**PROMPT:** Take every line of the material below that includes the string "Amsterdam" and copy it out.

**SOURCE RECORDS:**
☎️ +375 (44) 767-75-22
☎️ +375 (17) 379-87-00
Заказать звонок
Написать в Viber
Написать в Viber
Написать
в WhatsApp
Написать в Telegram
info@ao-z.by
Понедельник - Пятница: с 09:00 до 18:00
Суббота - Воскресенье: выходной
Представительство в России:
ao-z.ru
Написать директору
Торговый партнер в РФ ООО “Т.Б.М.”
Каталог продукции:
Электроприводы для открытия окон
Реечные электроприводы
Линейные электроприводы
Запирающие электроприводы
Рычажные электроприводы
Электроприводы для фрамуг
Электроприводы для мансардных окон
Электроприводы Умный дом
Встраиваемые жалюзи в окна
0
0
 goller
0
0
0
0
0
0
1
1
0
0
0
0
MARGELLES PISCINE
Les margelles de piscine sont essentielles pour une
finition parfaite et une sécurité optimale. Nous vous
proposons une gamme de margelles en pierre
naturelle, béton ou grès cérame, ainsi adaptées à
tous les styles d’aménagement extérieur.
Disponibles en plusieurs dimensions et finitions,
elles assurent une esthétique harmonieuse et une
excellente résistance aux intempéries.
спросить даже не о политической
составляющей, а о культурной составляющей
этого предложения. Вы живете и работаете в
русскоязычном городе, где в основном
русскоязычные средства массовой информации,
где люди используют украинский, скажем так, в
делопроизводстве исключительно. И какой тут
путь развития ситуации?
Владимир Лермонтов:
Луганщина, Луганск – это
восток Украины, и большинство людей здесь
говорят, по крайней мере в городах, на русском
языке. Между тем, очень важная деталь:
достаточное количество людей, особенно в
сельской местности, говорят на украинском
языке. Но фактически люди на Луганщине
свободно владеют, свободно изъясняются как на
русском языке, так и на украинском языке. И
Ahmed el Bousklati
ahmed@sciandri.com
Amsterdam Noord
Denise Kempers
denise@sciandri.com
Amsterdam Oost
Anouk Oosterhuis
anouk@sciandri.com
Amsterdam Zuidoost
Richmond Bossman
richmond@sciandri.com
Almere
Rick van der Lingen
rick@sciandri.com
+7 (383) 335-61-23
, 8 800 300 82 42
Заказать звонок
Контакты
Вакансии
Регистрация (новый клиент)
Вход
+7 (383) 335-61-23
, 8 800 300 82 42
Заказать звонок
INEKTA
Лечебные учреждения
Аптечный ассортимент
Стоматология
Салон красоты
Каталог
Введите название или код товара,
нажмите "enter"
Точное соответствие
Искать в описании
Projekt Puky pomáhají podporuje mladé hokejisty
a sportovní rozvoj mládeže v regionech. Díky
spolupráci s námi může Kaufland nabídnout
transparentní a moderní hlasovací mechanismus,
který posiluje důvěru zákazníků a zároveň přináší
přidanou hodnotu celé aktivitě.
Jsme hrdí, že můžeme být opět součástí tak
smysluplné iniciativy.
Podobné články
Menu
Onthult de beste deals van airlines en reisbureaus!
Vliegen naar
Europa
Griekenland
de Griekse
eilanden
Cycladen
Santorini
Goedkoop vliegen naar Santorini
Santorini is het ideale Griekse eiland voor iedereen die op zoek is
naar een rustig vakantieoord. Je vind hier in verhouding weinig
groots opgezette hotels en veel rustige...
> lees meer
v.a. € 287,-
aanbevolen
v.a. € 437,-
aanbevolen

**TASK OUTPUT:**
Amsterdam Noord
Amsterdam Oost
Amsterdam Zuidoost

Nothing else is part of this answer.